Drogosnextwife Thu 25-Apr-19 16:10:17

Oh and you still haven't answered what the reasons are for weight gain for you in particular on the depo, but I doubt you will.

GlitteryPoopooplop Thu 25-Apr-19 16:12:37

@Drogosnextwife she actually has. I replied, she quoted me and said it applied to her.

Chocolatecoffeeaddict Thu 25-Apr-19 16:13:17

How can you love your job, seriously? And the fact you think it should be legal up to 40 weeks is awful. I agree with abortion in some circumstances but you seem flippant.

GlitteryPoopooplop Thu 25-Apr-19 16:15:01

@riotlady I definitely take the tough cases home with me. I've struggled with a few stories. Unwind... Hmmm gin and candy crush probably!
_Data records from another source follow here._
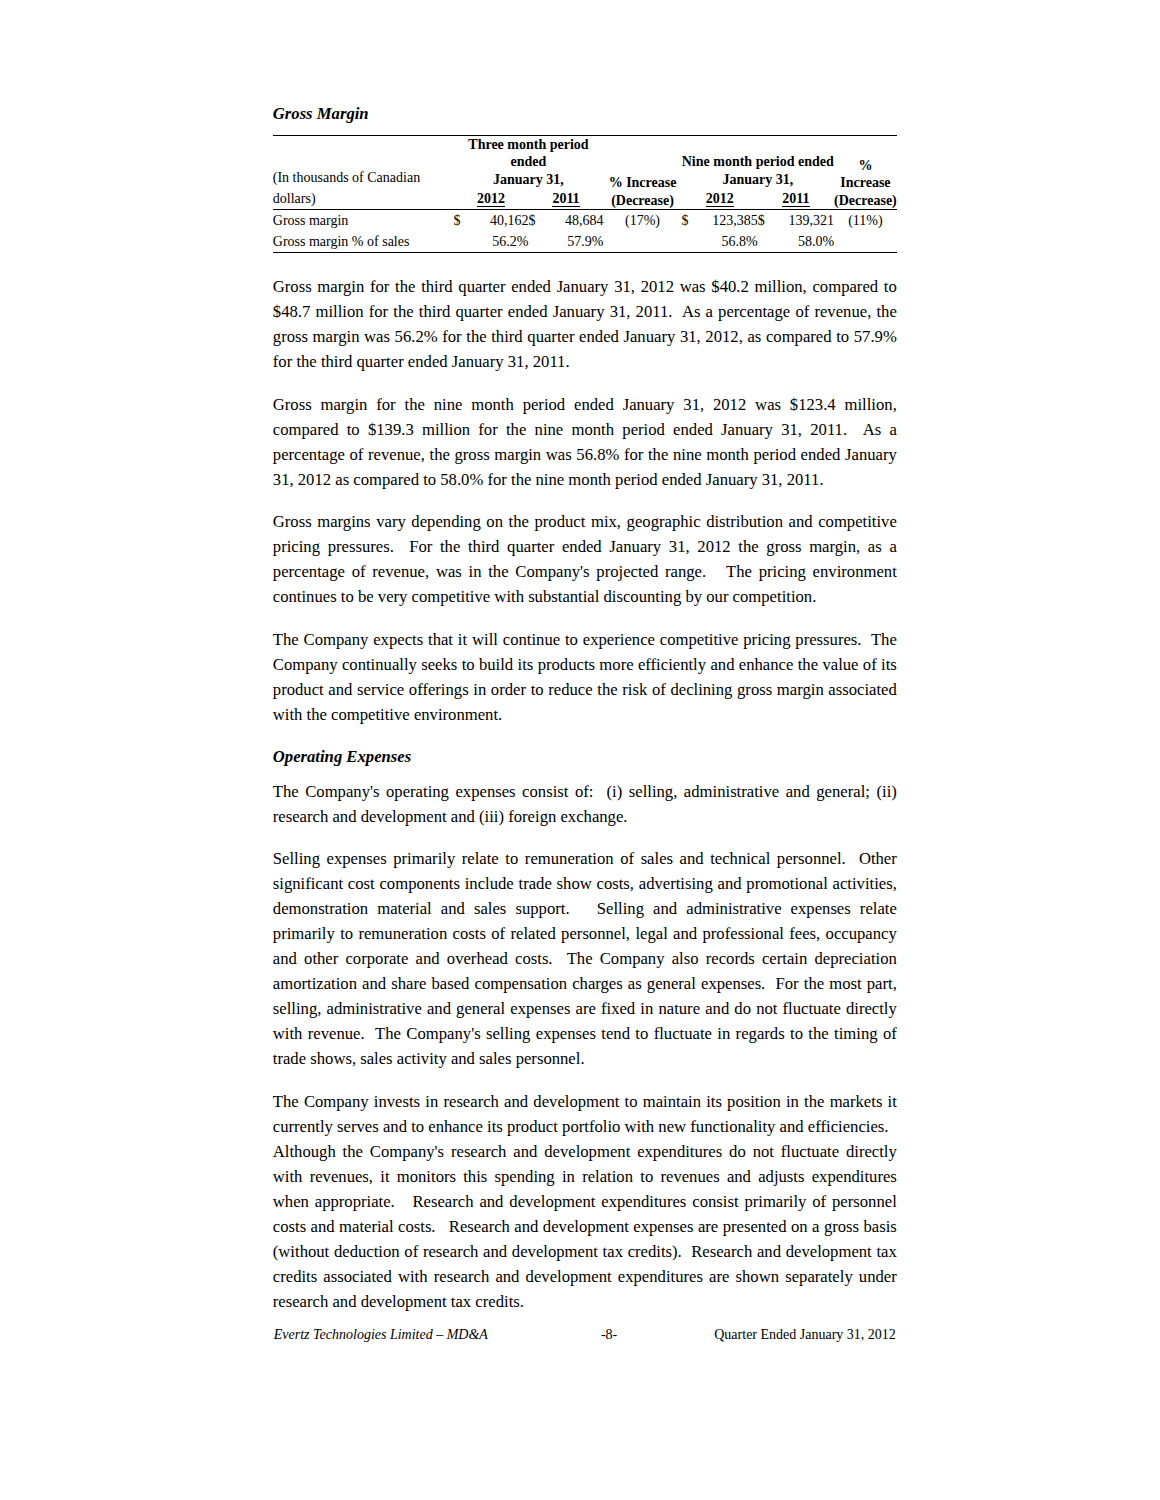Gross Margin
| (In thousands of Canadian dollars) | Three month period ended January 31, | % Increase (Decrease) | Nine month period ended January 31, | % Increase (Decrease) |
| --- | --- | --- | --- | --- |
| 2012 | 2011 | 2012 | 2011 |
| Gross margin | $ | 40,162 | $ | 48,684 | (17%) | $ | 123,385 | $ | 139,321 | (11%) |
| Gross margin % of sales | | 56.2% | | 57.9% | | | 56.8% | | 58.0% | |
Gross margin for the third quarter ended January 31, 2012 was $40.2 million, compared to $48.7 million for the third quarter ended January 31, 2011. As a percentage of revenue, the gross margin was 56.2% for the third quarter ended January 31, 2012, as compared to 57.9% for the third quarter ended January 31, 2011.
Gross margin for the nine month period ended January 31, 2012 was $123.4 million, compared to $139.3 million for the nine month period ended January 31, 2011. As a percentage of revenue, the gross margin was 56.8% for the nine month period ended January 31, 2012 as compared to 58.0% for the nine month period ended January 31, 2011.
Gross margins vary depending on the product mix, geographic distribution and competitive pricing pressures. For the third quarter ended January 31, 2012 the gross margin, as a percentage of revenue, was in the Company's projected range. The pricing environment continues to be very competitive with substantial discounting by our competition.
The Company expects that it will continue to experience competitive pricing pressures. The Company continually seeks to build its products more efficiently and enhance the value of its product and service offerings in order to reduce the risk of declining gross margin associated with the competitive environment.
Operating Expenses
The Company's operating expenses consist of: (i) selling, administrative and general; (ii) research and development and (iii) foreign exchange.
Selling expenses primarily relate to remuneration of sales and technical personnel. Other significant cost components include trade show costs, advertising and promotional activities, demonstration material and sales support. Selling and administrative expenses relate primarily to remuneration costs of related personnel, legal and professional fees, occupancy and other corporate and overhead costs. The Company also records certain depreciation amortization and share based compensation charges as general expenses. For the most part, selling, administrative and general expenses are fixed in nature and do not fluctuate directly with revenue. The Company's selling expenses tend to fluctuate in regards to the timing of trade shows, sales activity and sales personnel.
The Company invests in research and development to maintain its position in the markets it currently serves and to enhance its product portfolio with new functionality and efficiencies. Although the Company's research and development expenditures do not fluctuate directly with revenues, it monitors this spending in relation to revenues and adjusts expenditures when appropriate. Research and development expenditures consist primarily of personnel costs and material costs. Research and development expenses are presented on a gross basis (without deduction of research and development tax credits). Research and development tax credits associated with research and development expenditures are shown separately under research and development tax credits.
| Evertz Technologies Limited – MD&A | -8- | Quarter Ended January 31, 2012 |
GlitteryPoopooplop Thu 25-Apr-19 16:16:26

@Chocolatecoffeeaddict I'm not flippant at all. It's very important to me that we trust women. I love my job because I get to meet all kinds of people, I help them through hard times, and I find it very interesting.

LittleMissHappy19 Thu 25-Apr-19 16:16:27

Message deleted by MNHQ. Here's a link to our Talk Guidelines.

FuzzyLilac Thu 25-Apr-19 16:18:34

I think the OP is far from flippant.

She has expressed great empathy and support for the women that use the services and she shows compassion for those who have faced personal tragedy.

I think it is possible to love your job even if it is one that many disagree with.

Drogosnextwife Thu 25-Apr-19 16:20:10

GlitteryPoopooplop

No what you said was that it happenes and is more common in under 18's who are already overweight. My question is why? All other doctors I have spoke to say that contraception does not make you gain weight, the NHS website agrees with them, but apparently there are reason women will gain weight while on the depo or the pill but what is the reason for the weight gain?

Katterinaballerina Thu 25-Apr-19 16:20:47

‘I agree with abortion in some circumstances but you seem flippant.’

Doesn’t all that judging get tiring?

Thelovecats85 Thu 25-Apr-19 16:21:38

No one answers that question back, because they know it's wrong.

Of course it's wrong to abort and perfectly healthy baby at 40 weeks because you don't fancy being a mum. But it should be up to the mother to make the decision of whether she wants a child or not; not the states or yours or religions - the mothers choice.

And as several people have pointed out, it's probably best for the baby not to be born to a mother who would end a full term babies life for no good reason.